## PAGE
━━━━━━━━━━━━━━━━━━━━

# Hello from Wallsend



## tonyfu (Jul 19, 2007)

Just wanted to say a quick "hello" and provide some introduction.  Me and my partner, Nicola, were tent campers for several years.  We live in Wallsend, Tyne and Wear.

Having developed an increasingly large collection of tents (which got bigger and bigger) and camping equipment we finally saw the light!  We realised that we wouldn't have to spend several hours pitching camp if we had a campervan and that we could be a lot more flexible around the weather (and locations) = much more fun!

At the end of Sept. (2006) my first experience of eBay led to us successfully bidding on a 1985 Volkswagen Transporter (T25), Autosleeper conversion, and we haven't looked back since!!

We're also members of: www.club80-90.co.uk/ which helps us to keep the van on the road and running smoothly (as does the local garage!).  We heard about this forum on Club80-90 and are really chuffed to discover that there's a site devoted to wild camping - more adventures just waiting to be had!  I'm sure it'll prove to be another invaluable source of information.

Cheers, Tony


----------



## christine (Jul 19, 2007)

Hi, welcome from the north-west. Yes, it's great to meet like minded people and share info.


----------



## guest (Jul 19, 2007)

━━━━━━━━━━━━━━━━━━━━

## DATA EXTRACT
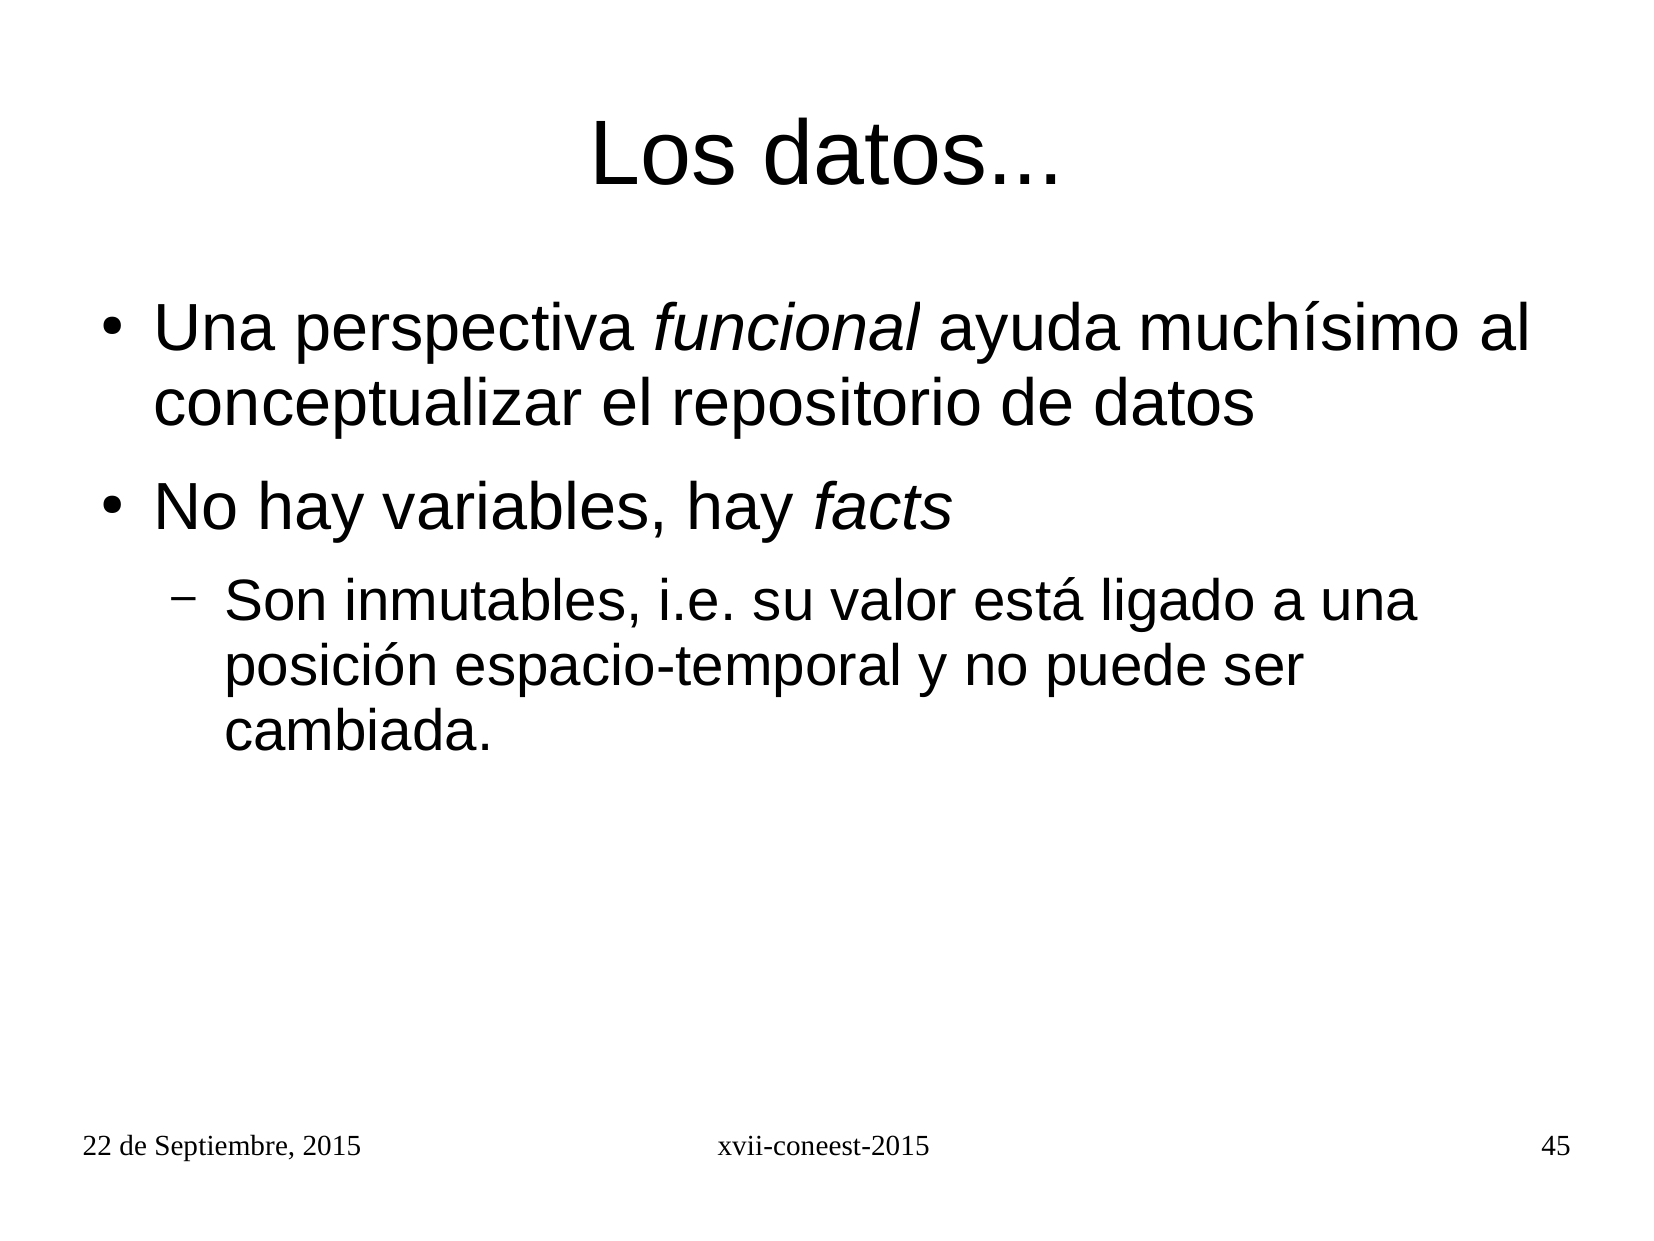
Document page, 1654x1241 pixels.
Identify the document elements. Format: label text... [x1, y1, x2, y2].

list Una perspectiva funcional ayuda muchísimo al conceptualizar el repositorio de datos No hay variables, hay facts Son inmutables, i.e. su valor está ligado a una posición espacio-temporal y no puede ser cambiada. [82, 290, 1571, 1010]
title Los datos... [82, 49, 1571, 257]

━━━━━━━━━━━━━━━━━━━━

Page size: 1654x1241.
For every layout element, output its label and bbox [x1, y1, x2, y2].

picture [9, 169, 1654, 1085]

━━━━━━━━━━━━━━━━━━━━

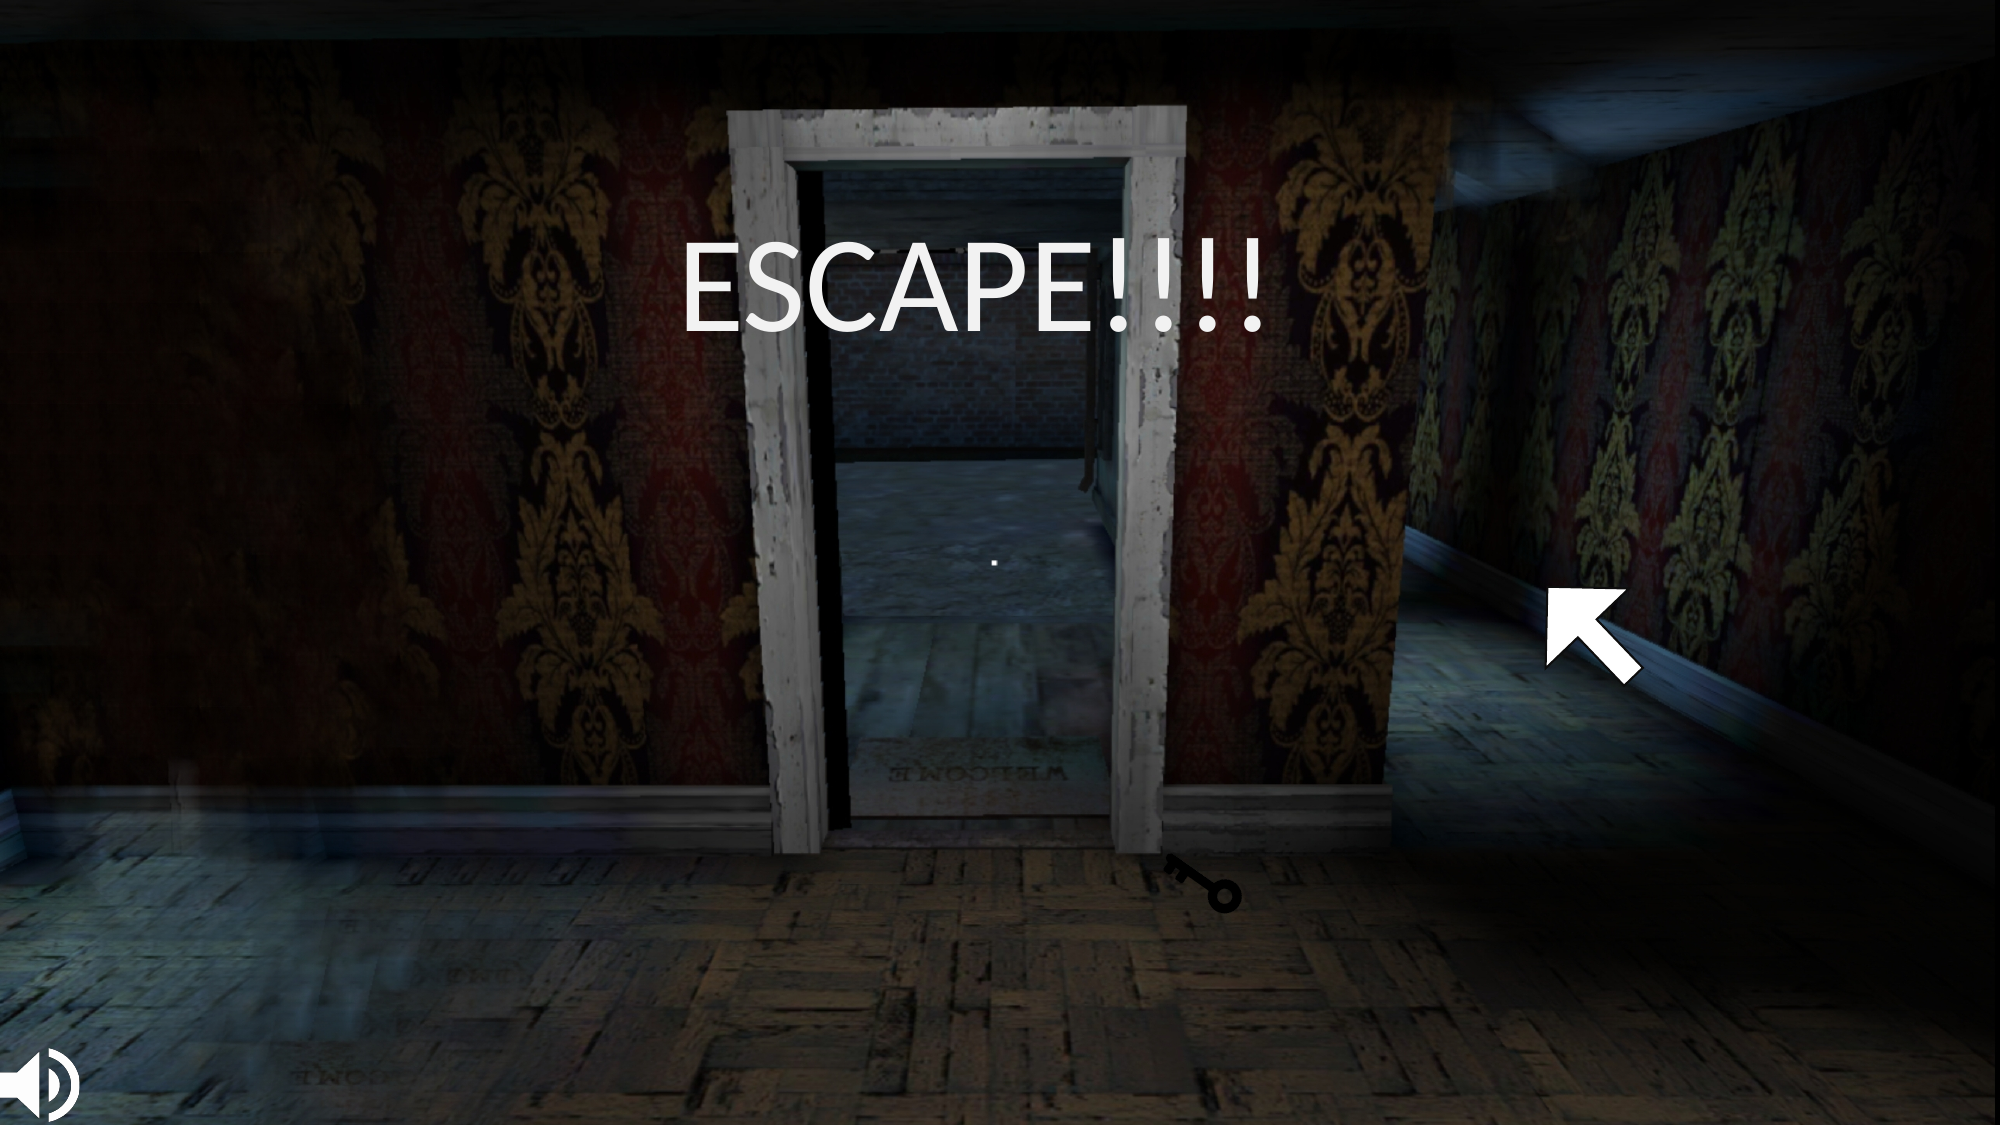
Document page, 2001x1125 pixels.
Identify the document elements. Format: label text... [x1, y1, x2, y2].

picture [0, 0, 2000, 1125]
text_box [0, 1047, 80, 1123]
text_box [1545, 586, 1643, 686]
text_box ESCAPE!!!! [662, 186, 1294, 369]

━━━━━━━━━━━━━━━━━━━━

## EXERCISE OBJECTIVE
Write the next part of the forum thread welcoming a campervan owner from Wallsend, starting after its last line. The listing plays no part in this.

## ANSWER TO THIS PROBLEM
*Welcome.............*

hi we used to have a tent for years...we had tons of fun ,then we upgraded to a caravan  ,even more fun.....then we also saw the light and bought the motorhome in sept last year & now we have loads n loads of fun   ....i will never be without one now...sammx


----------



## walkers (Jul 19, 2007)

welcome to the site tonyfu hope you find it usefull and friendly
regards tony and lynn


----------



## firefighter (Jul 19, 2007)

Greetings from Scotland I'm also a new member (last week) if u ever come up to Burns country give us a post and I'll clue u (or anybody else who is interested) in on some picturesque freebie wild sites


----------



## tonyfu (Jul 20, 2007)

Thanks everyone  

Firefighter, whereabouts in Scotland are you?  We're heading up to Orkney in a couple of weeks time (I got friends that live up there  ).  Going via the A9 and the Cairngorms to John o' G so any spots that you know of en route would be very useful!

Thanks

Tony

P.S. just read your post about a spot near Aviemore, nice one - we could be giving that a try!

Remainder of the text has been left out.